Spent some time with them, then walked about a mile through tall tusset grass to the largest black-browed albatross site in the world (about 150K breeding pair).
hanging out in the tussac grass with the birds
the colony covered most of the beach on this side of the island
After a while some of us walked up the hill to the ridge for a stunning and lovely view of the beach and hillside.
the other side of Steeple Jason
I was here
We enjoyed the view for a while, then headed to the ship for lunch. On the walk back we encountered more Gentoo penguins and stopped for a while to get some pictures.
the International Association of Antarctica Tour Operators (IAATO) requires keeping 5m from wildlife. It was OK if they approach you though - they don't know the rules.
Back on the ship, Peale's dolphins swam alongside us for a few minutes during lunch. The expedition staff were really good about alerting us to whales and dolphins while we were at sea, and I started carrying my camera everywhere just in case.

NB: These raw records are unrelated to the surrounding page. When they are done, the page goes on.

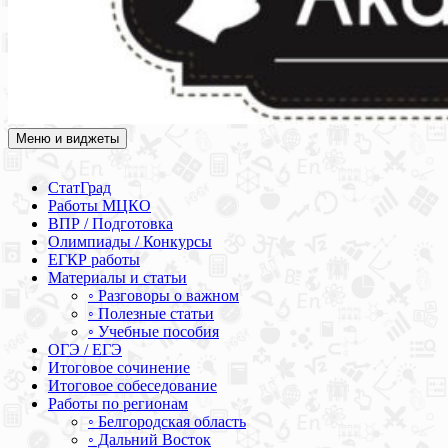
Меню и виджеты
Академия СОВА
Подготовка к ЕГЭ, ОГЭ, ВПР, МЦКО, СтатГрад, КДР, ВОШ,
олимпиады и конкурсы
СтатГрад
Работы МЦКО
ВПР / Подготовка
Олимпиады / Конкурсы
ЕГКР работы
Материалы и статьи
◦ Разговоры о важном
◦ Полезные статьи
◦ Учебные пособия
ОГЭ / ЕГЭ
Итоговое сочинение
Итоговое собеседование
Работы по регионам
◦ Белгородская область
◦ Дальний Восток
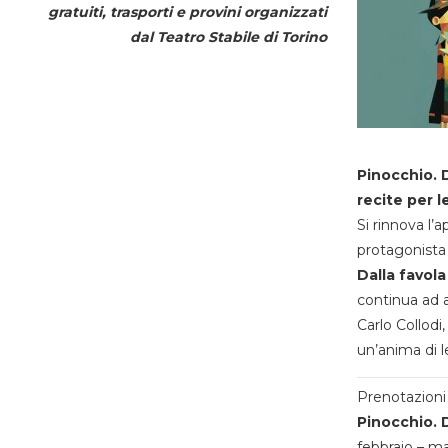
gratuiti, trasporti e provini organizzati
dal
Teatro Stabile di Torino
Pinocchio. D
recite per l
Si rinnova l’
protagonista 
Dalla favola
continua ad a
Carlo Collodi,
un’anima di l
Prenotazioni 
Pinocchio. D
febbraio – m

Peale's dolphins ship-chasing
We spent the afternoon at Saunders Island, and on the way to shore the Zodiacs encountered a handful of Commerson's dolphins racing alongside. Brandon, our ship's excursion leader, was like a kid at Christmas - he later said this was one of his favorite moments of the trip, and he was able to capture an underwater video that was included on our excursion DVD... I will someday figure out how to access the files and post it.
Brandon watching the dolphins play
On the beach were hundreds of Gentoos (very busy, always moving, very entertaining) and Magellenics (quite stoic in comparison).
Magellenics have the ring of white around their eyes
Half mile up the beach were the ridiculous Rockhoppers, and up the hill from the Rockhoppers was a colony of beautiful blue-eyed shags.
and I'll hug him, and kiss him and call him George
fuzzy baby blue-eyed shags
curious? angry? I never could tell
The moon was almost full that night and I braved the cold to try to get a shot. Between my inexperience with night shoots and the rocking ship, it didn't work so well.
The next morning we landed at Stanley (capital of the Falkland Islands). Everyone turned right toward the museum so I headed left to the cemetery, which was very peaceful in the drizzle.
Stanley Cemetery, Falkland Islands
Next, a quick stop in Christ Church Cathedral to see the stained glass.
Miss Mary loved her bike, and I loved that they included this in the stained glass
We paid a little extra money to go up to Gypsy Cove. It was very, very cold and I almost regretted going until we saw a rarely spotted baby black-crowned night heron. There were also more Magellenics, kelp gulls, upland geese, rock cormorants and some local plantlife...
lush
baby black-crowned night heron
parts of the beach were sectioned off due to asbestos concerns - we would see this in South Georgia too...
That night we set sail for South Georgia. The water was very rough and the ship pitched quite a bit...
... but that didn't stop the chef from crafting a rather amusing dessert in honor of all the flightless birds we'd encountered in the Falklands:All in all, an excellent start to this adventure.